Goal of the exercise: Render every line of text in the items below as a numbered list, omitting blank lines and leaving out the pictures.

══ Records for the task

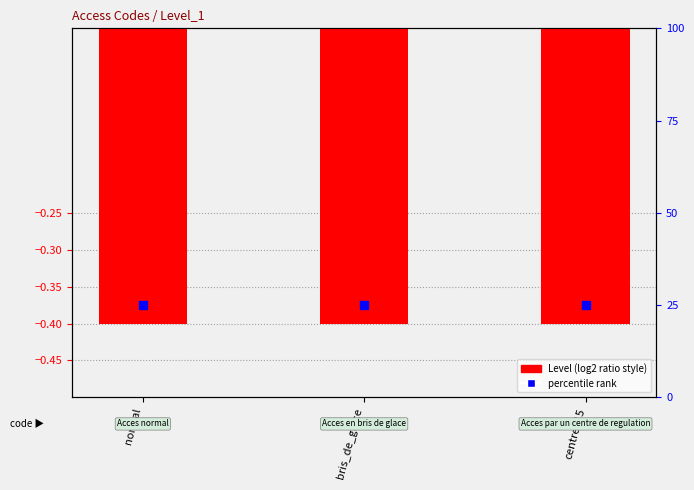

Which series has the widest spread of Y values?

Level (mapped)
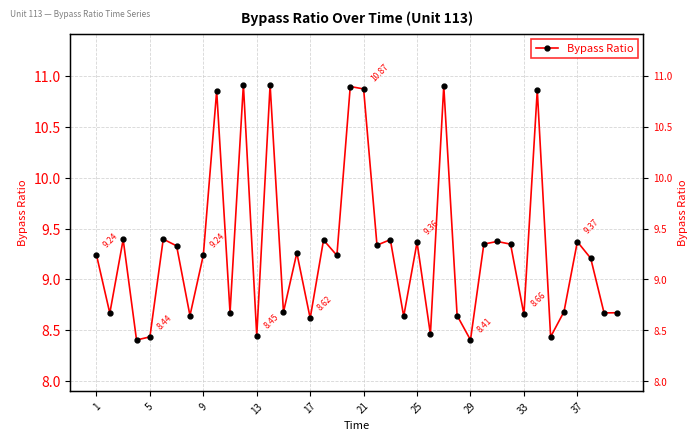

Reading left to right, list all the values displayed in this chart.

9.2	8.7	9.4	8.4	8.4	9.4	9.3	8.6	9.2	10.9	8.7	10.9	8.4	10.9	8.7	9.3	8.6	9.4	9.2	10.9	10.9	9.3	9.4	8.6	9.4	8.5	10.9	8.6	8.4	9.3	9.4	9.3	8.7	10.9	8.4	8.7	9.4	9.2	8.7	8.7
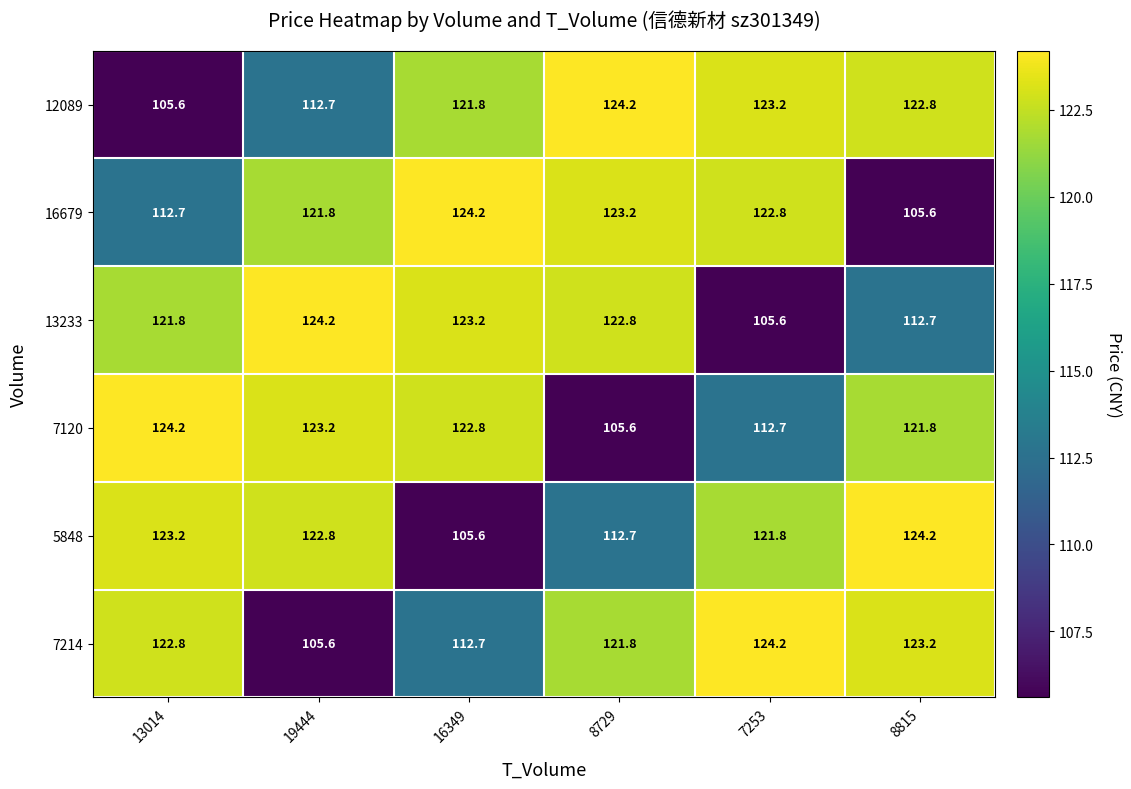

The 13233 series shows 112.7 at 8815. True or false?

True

════

Output:
1. Which series has the widest spread of Y values?
2. Level (mapped)
3. Reading left to right, list all the values displayed in this chart.
4. 9.2	8.7	9.4	8.4	8.4	9.4	9.3	8.6	9.2	10.9	8.7	10.9	8.4	10.9	8.7	9.3	8.6	9.4	9.2	10.9	10.9	9.3	9.4	8.6	9.4	8.5	10.9	8.6	8.4	9.3	9.4	9.3	8.7	10.9	8.4	8.7	9.4	9.2	8.7	8.7
5. The 13233 series shows 112.7 at 8815. True or false?
6. True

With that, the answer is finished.